Devaient ainsi être déclarées, dans un rapport annuel accessible gratuitement au public sur internet, pour chacun des États membres de l’Union européenne dans lesquels les sociétés exercent leur activité, les informations suivantes :
Le nombre de salariés
Le montant du chiffre d’affaires net
Le montant du résultat avant impôt sur les bénéfices
Le montant de l’impôt sur les bénéfices dû
Le montant de l’impôt acquitté accompagné d’une explication sur les discordances éventuelles avec le montant dû
Le montant des bénéfices non distribués.
Le Conseil constitutionnel reconnait au point 104 de sa décision que le Législateur a voulu, par l’instauration de ce mécanisme, poursuivre l’objectif à valeur constitutionnelle qu’est la lutte contre la fraude et l’évasion fiscale.
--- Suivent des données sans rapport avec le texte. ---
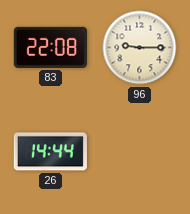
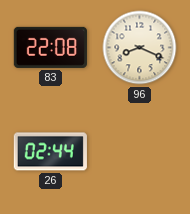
96: 9:15 -> 8:19
26: 14:44 -> 02:44
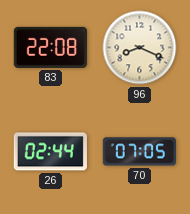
70: none -> 07:05
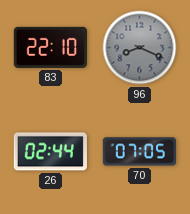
83: 22:08 -> 22:10
96 dial: cream -> grey
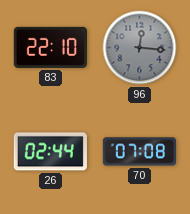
96: 8:19 -> 12:16
70: 07:05 -> 07:08
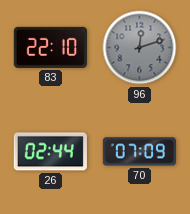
96: 12:16 -> 12:12
70: 07:08 -> 07:09
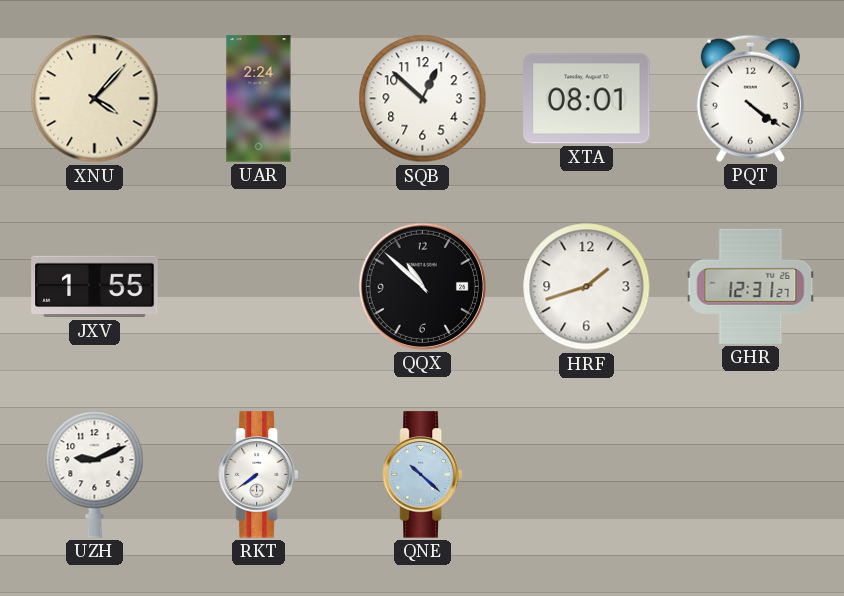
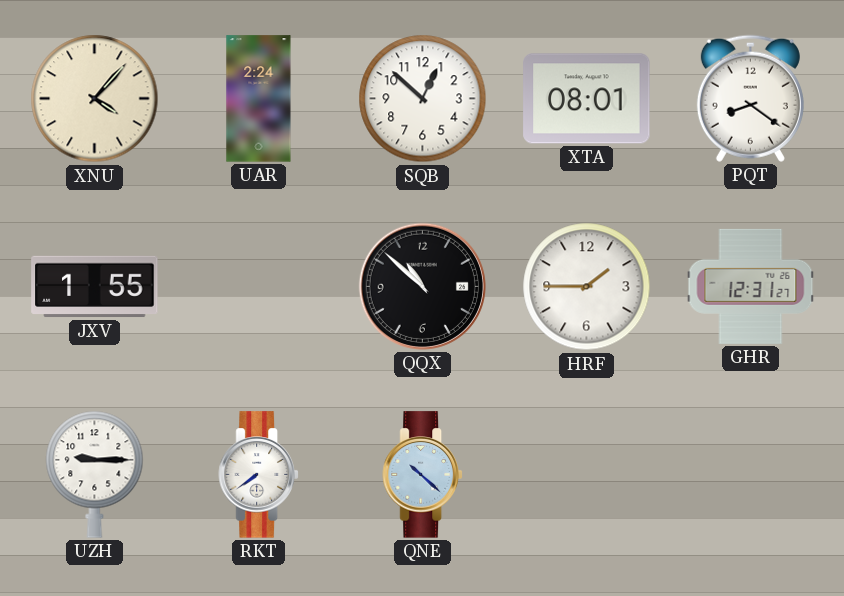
PQT: 4:21 -> 8:21
HRF: 1:42 -> 1:45
UZH: 9:11 -> 9:15
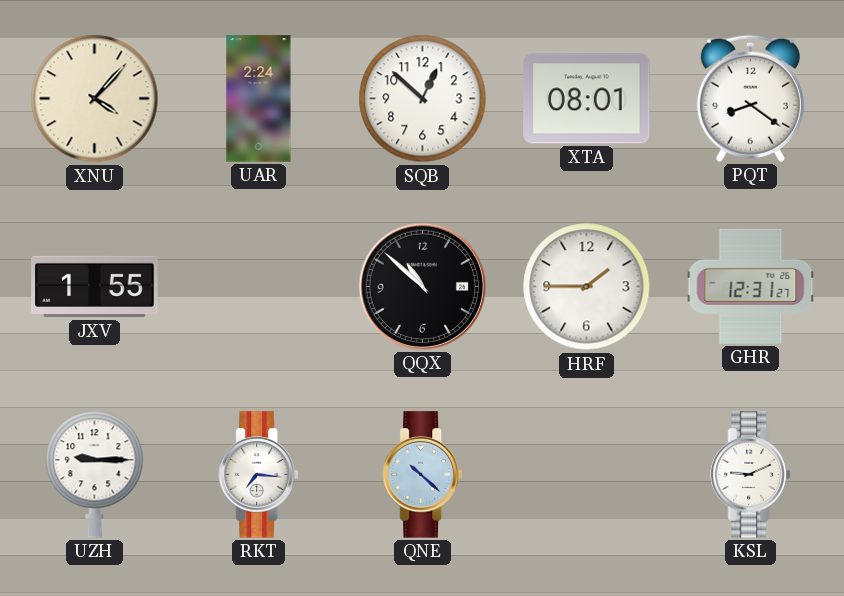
RKT: 7:39 -> 7:16
KSL: none -> 9:11
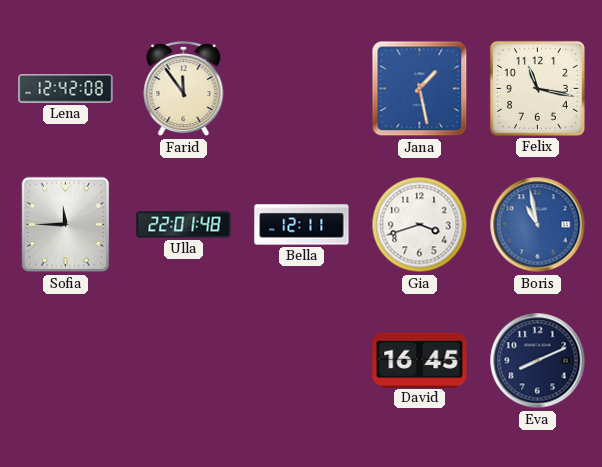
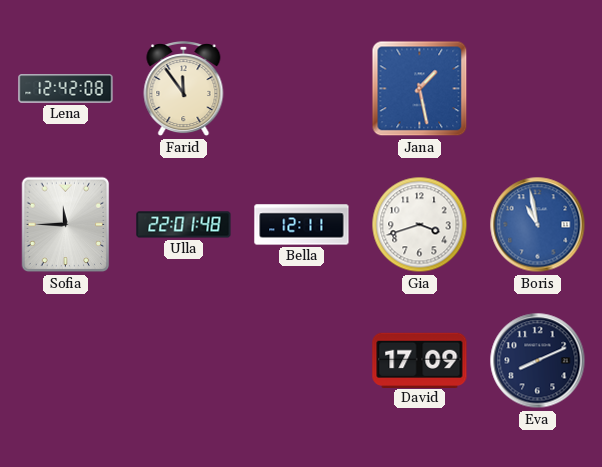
Felix: 11:17 -> none
David: 16:45 -> 17:09
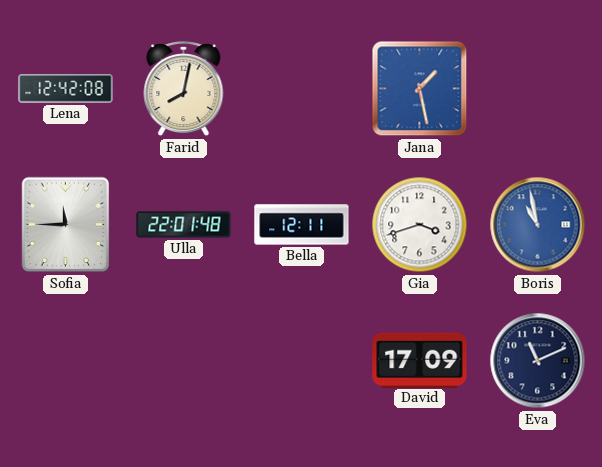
Farid: 11:54 -> 8:02
Eva: 8:11 -> 11:11
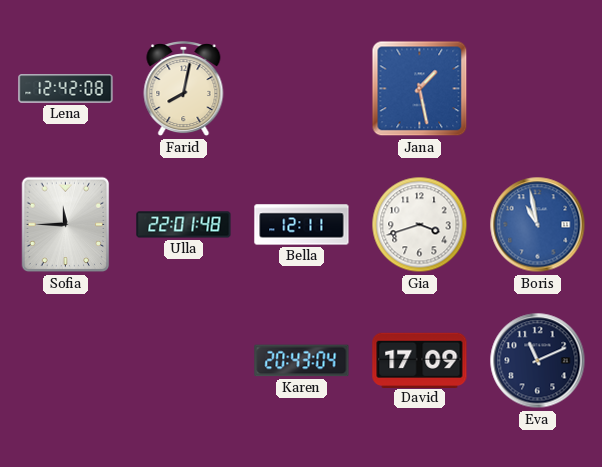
Karen: none -> 20:43
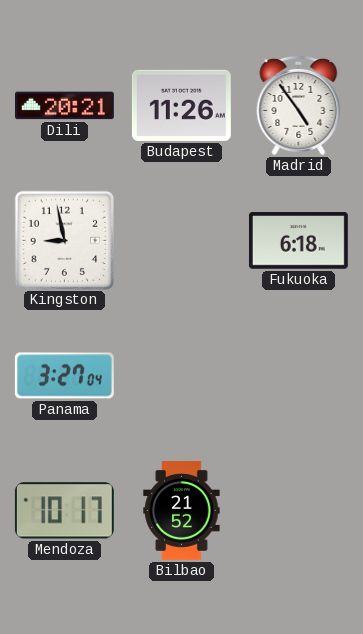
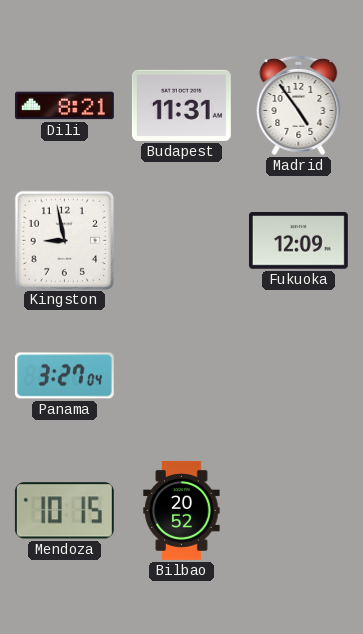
Dili: 20:21 -> 8:21
Budapest: 11:26 -> 11:31
Fukuoka: 6:18 -> 12:09
Mendoza: 10:17 -> 10:15
Bilbao: 21:52 -> 20:52
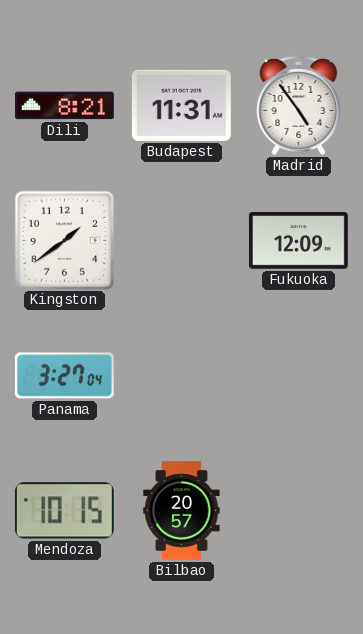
Kingston: 8:58 -> 1:39
Bilbao: 20:52 -> 20:57
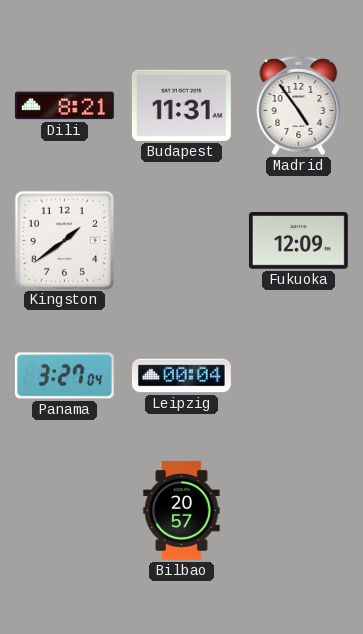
Leipzig: none -> 00:04
Mendoza: 10:15 -> none
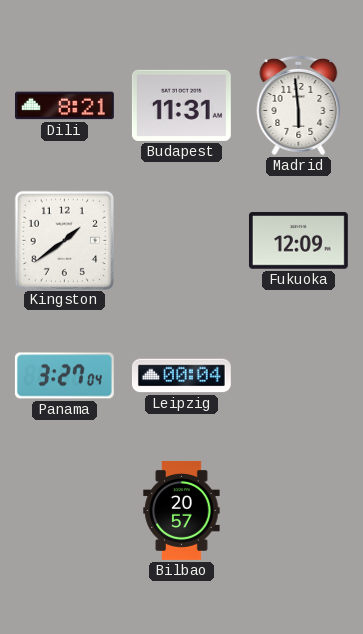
Madrid: 4:54 -> 5:59
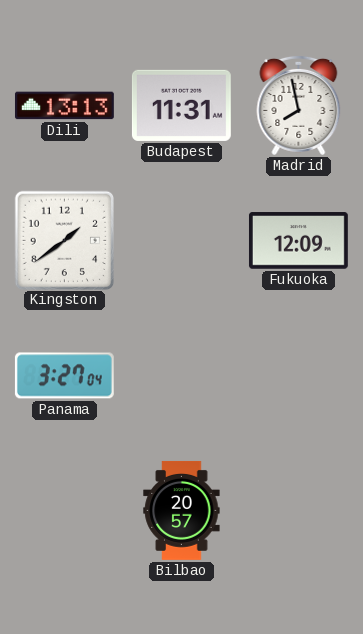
Dili: 8:21 -> 13:13
Madrid: 5:59 -> 7:58
Leipzig: 00:04 -> none
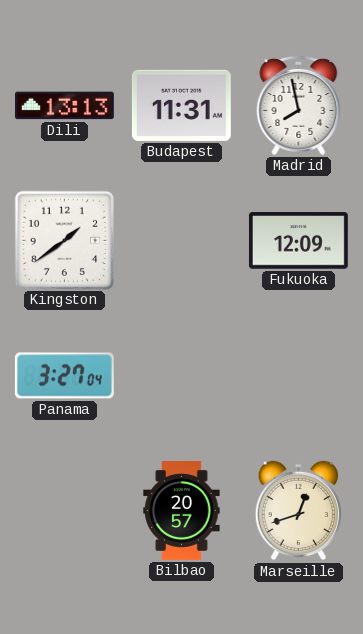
Marseille: none -> 12:42
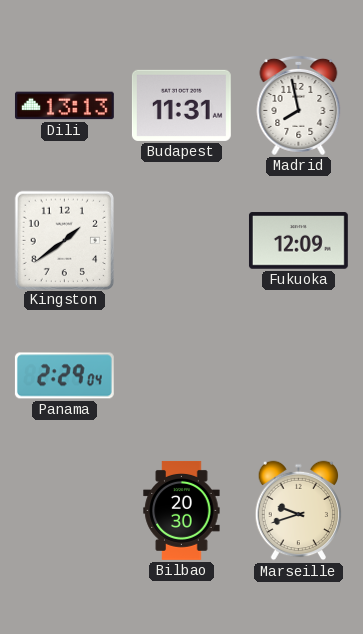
Panama: 3:27 -> 2:29
Bilbao: 20:57 -> 20:30
Marseille: 12:42 -> 9:42
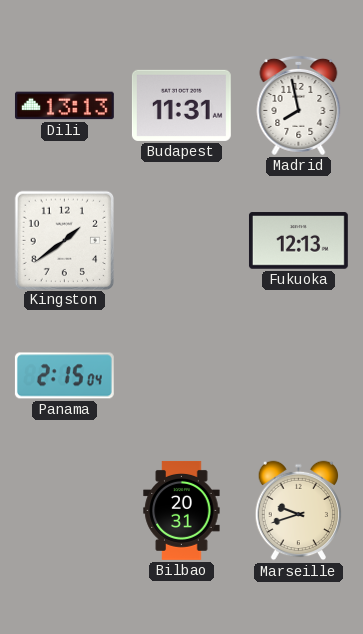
Fukuoka: 12:09 -> 12:13
Panama: 2:29 -> 2:15
Bilbao: 20:30 -> 20:31
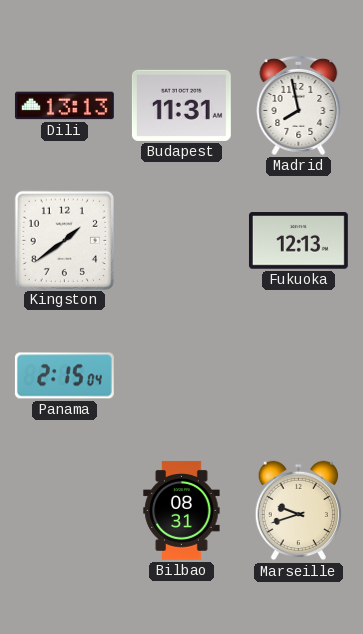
Bilbao: 20:31 -> 08:31
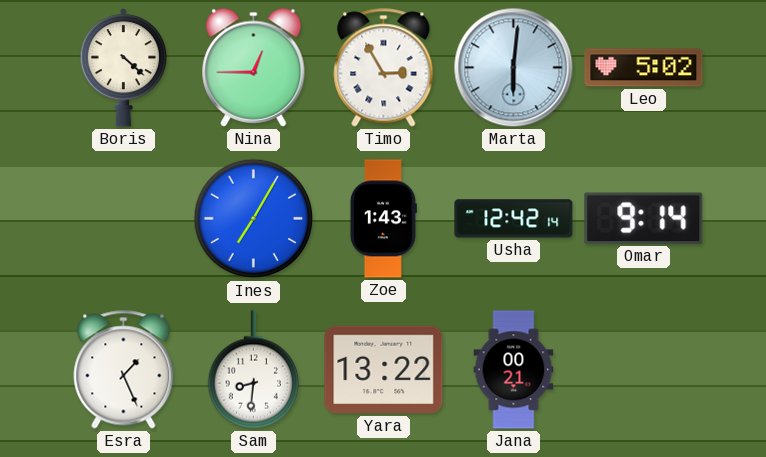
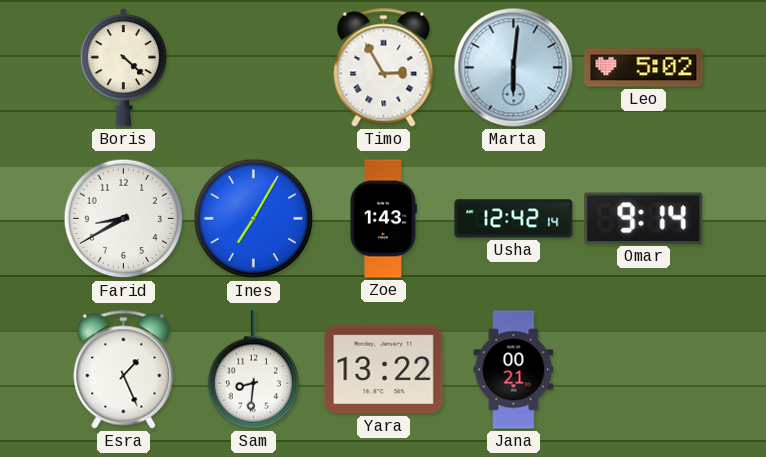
Nina: 12:45 -> none
Farid: none -> 8:40
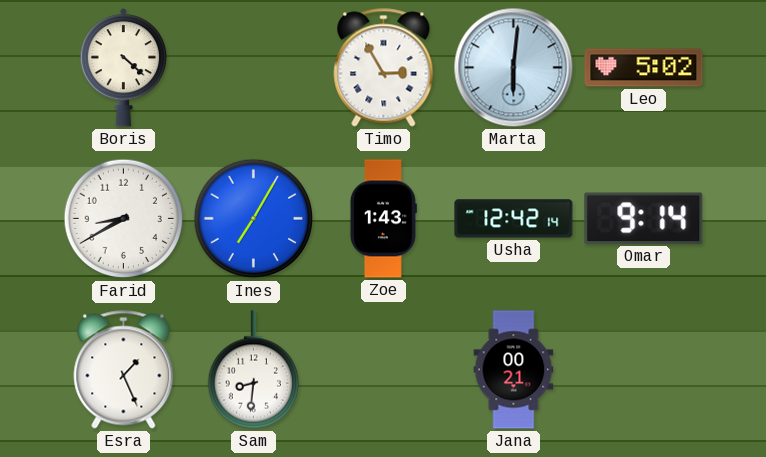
Yara: 13:22 -> none
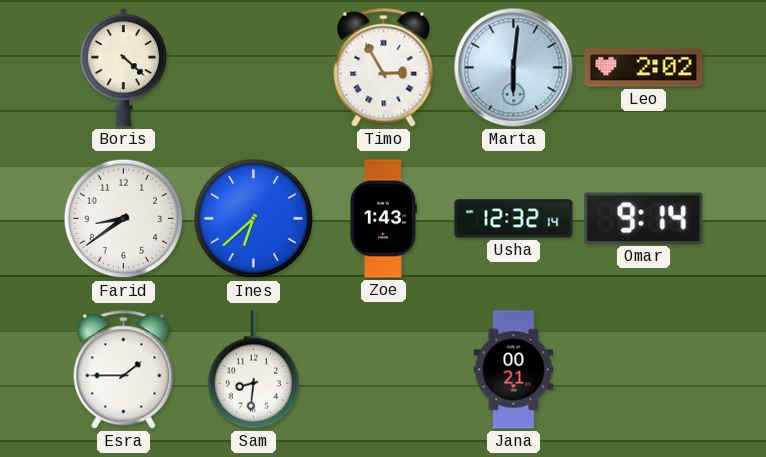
Leo: 5:02 -> 2:02
Farid: 8:40 -> 8:39
Ines: 7:05 -> 6:38
Usha: 12:42 -> 12:32
Esra: 1:26 -> 1:45
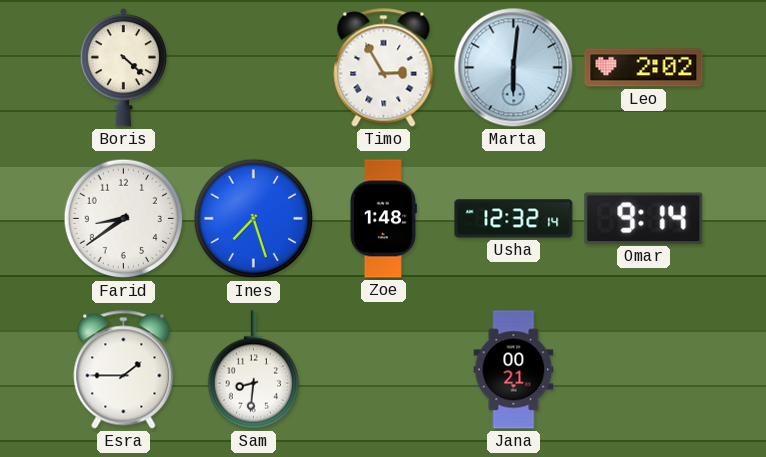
Ines: 6:38 -> 7:27
Zoe: 1:43 -> 1:48
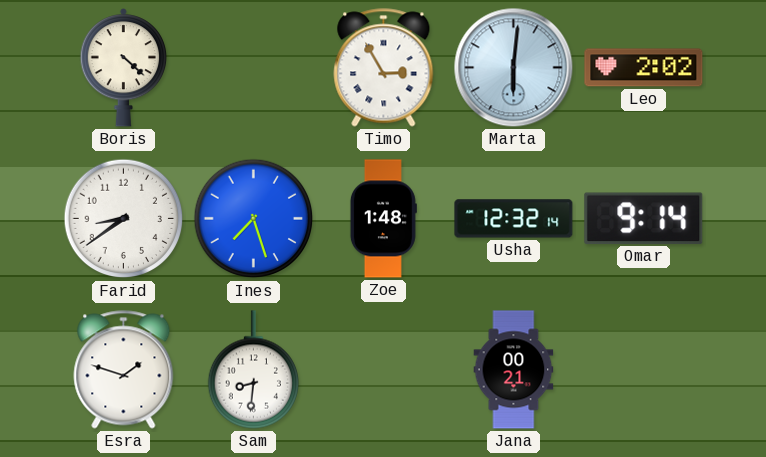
Esra: 1:45 -> 1:48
Cependant, le Conseil constitutionnel constate que « l’obligation faite à certaines sociétés de rendre publics des indicateurs économiques et fiscaux pays par pays est de nature à permettre à l’ensemble des opérateurs qui interviennent sur les marchés où s’exercent ces activités, et en particulier à leurs concurrents, d’identifier des éléments essentiels de leur stratégie industrielle et commerciale. Une telle obligation porte dès lors à la liberté d’entreprendre une atteinte manifestement disproportionnée au regard de l’objectif poursuivi ».
Le Conseil s’est attelé depuis les années 2000 à redonner à la liberté d’entreprendre un vrai pouvoir de protection. Minorée dans les années 90 notamment par la décision du 4 juillet 1989 où le Conseil a considéré que « la liberté d’entreprendre n’est ni générale, ni absolue ; qu’il est loisible au Législateur d’y apporté des limitations… ». Celle-ci retrouve son rang au sein des libertés grâce à la décision du 16 janvier 2001[1] sur la loi relative à l’archéologie préventive, constamment reprise depuis lors, où le juge constitutionnel déclare « qu’il est loisible au législateur d’apporter à la liberté d’entreprendre des limitations liées à des exigences constitutionnelles ou justifiées par l’intérêt général, à la condition qu’il n’en résulte pas d’atteintes disproportionnées au regard de l’objectif poursuivi ».
Désormais, le Conseil constitutionnel assure un contrôle de proportionnalité dans l’atteinte faite à la liberté d’entreprendre.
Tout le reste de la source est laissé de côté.